**Work required:** Please transcribe, word for word, the stretch of the entries below from the line containing "What improvements in pedagogy and" through the line containing "What needs to stay face-to-face?", including both of those lines and nothing else.

**Input material:**
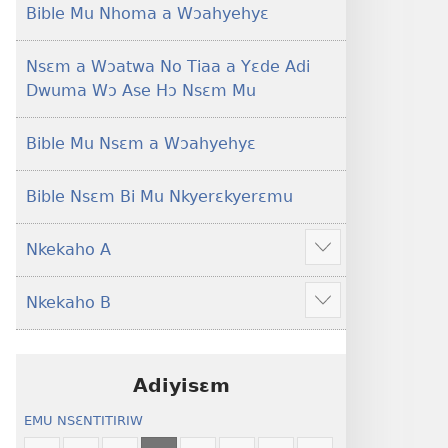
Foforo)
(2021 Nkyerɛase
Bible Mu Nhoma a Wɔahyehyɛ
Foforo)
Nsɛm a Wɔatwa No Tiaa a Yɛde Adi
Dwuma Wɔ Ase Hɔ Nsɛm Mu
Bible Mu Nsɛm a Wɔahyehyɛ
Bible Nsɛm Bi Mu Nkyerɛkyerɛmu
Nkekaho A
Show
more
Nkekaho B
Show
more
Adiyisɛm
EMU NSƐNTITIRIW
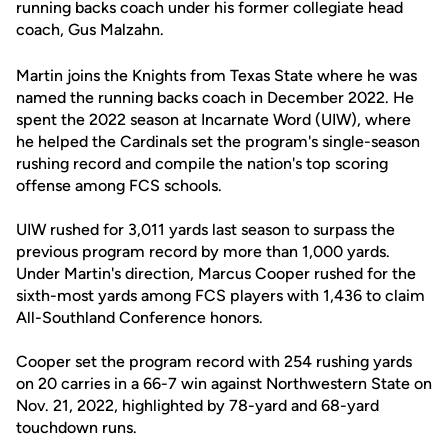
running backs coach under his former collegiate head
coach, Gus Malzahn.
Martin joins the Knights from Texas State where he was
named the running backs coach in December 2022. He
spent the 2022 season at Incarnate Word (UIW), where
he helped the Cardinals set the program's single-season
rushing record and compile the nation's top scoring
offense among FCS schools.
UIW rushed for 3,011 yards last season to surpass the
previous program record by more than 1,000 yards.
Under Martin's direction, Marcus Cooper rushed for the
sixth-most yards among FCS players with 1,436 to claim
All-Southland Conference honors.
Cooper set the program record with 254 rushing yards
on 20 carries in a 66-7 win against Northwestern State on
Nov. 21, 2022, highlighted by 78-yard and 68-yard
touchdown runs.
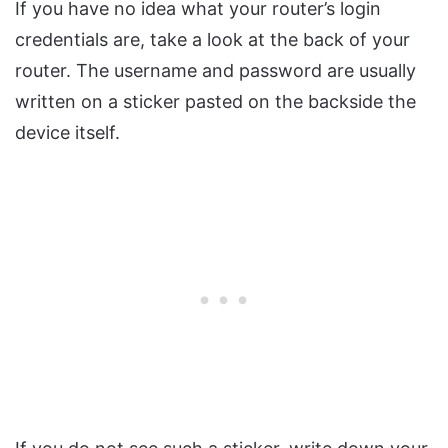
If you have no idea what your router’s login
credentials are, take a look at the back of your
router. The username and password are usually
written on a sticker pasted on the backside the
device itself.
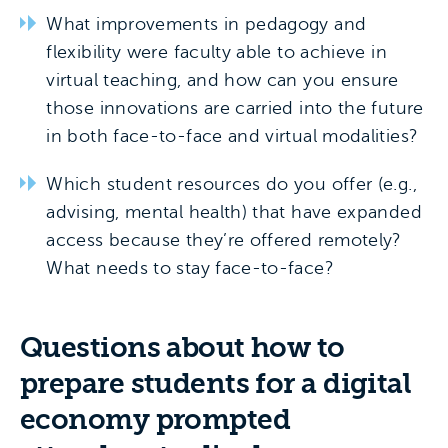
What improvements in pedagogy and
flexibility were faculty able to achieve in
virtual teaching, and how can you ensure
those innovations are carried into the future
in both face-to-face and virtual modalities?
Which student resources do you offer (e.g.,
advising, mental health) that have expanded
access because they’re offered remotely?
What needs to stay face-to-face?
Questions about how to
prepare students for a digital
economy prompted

...

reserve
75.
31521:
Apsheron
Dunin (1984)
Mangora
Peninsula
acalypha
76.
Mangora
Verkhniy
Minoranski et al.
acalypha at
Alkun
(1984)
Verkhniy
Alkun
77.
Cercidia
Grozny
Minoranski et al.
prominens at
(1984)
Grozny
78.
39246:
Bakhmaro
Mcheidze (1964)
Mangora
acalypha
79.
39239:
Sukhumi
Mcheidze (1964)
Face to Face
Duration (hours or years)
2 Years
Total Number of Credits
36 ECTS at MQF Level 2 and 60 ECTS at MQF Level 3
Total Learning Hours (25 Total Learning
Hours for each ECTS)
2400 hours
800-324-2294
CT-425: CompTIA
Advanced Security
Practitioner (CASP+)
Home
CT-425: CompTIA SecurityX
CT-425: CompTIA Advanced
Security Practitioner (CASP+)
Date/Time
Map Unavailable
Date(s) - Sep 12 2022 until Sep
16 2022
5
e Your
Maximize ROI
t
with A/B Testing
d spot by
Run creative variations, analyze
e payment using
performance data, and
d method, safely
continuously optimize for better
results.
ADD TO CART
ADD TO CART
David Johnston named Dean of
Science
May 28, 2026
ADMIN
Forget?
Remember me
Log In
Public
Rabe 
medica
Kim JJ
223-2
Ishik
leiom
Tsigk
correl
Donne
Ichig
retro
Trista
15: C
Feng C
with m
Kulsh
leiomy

--

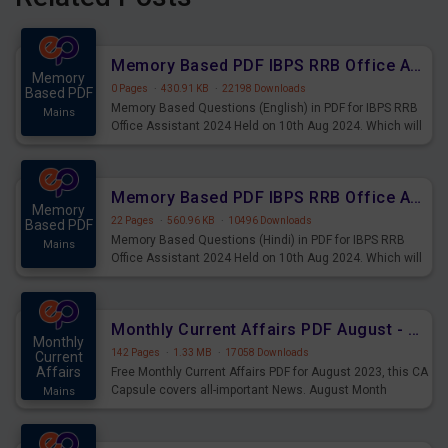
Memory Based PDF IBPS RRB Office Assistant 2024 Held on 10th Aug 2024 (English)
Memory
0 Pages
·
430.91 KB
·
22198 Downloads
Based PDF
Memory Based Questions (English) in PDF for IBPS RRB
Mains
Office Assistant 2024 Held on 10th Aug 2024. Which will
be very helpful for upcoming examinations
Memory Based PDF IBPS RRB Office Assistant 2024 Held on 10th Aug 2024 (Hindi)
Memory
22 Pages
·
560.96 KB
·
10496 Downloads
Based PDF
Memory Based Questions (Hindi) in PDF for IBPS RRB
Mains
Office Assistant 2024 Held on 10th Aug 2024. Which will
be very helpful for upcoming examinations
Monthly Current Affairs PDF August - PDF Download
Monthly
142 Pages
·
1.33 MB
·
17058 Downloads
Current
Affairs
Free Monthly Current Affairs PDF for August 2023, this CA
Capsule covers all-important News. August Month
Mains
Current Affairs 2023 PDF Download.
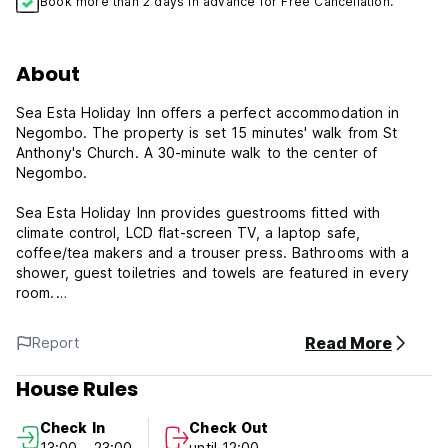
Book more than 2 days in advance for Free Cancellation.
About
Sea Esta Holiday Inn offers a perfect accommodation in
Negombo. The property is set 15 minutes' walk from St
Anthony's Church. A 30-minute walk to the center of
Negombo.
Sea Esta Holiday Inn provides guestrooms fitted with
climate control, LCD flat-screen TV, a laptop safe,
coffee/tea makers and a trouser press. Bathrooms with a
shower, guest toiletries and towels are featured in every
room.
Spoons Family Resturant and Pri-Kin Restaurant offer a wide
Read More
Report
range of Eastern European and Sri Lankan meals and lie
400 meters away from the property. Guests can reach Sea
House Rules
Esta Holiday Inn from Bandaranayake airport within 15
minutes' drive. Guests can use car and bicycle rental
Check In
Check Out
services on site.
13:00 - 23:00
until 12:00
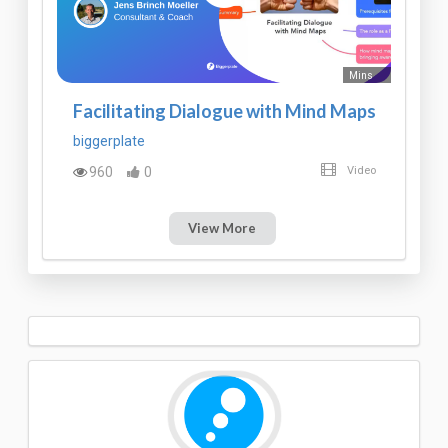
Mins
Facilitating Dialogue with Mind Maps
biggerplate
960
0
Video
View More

**Exercise output:**
What improvements in pedagogy and
flexibility were faculty able to achieve in
virtual teaching, and how can you ensure
those innovations are carried into the future
in both face-to-face and virtual modalities?
Which student resources do you offer (e.g.,
advising, mental health) that have expanded
access because they’re offered remotely?
What needs to stay face-to-face?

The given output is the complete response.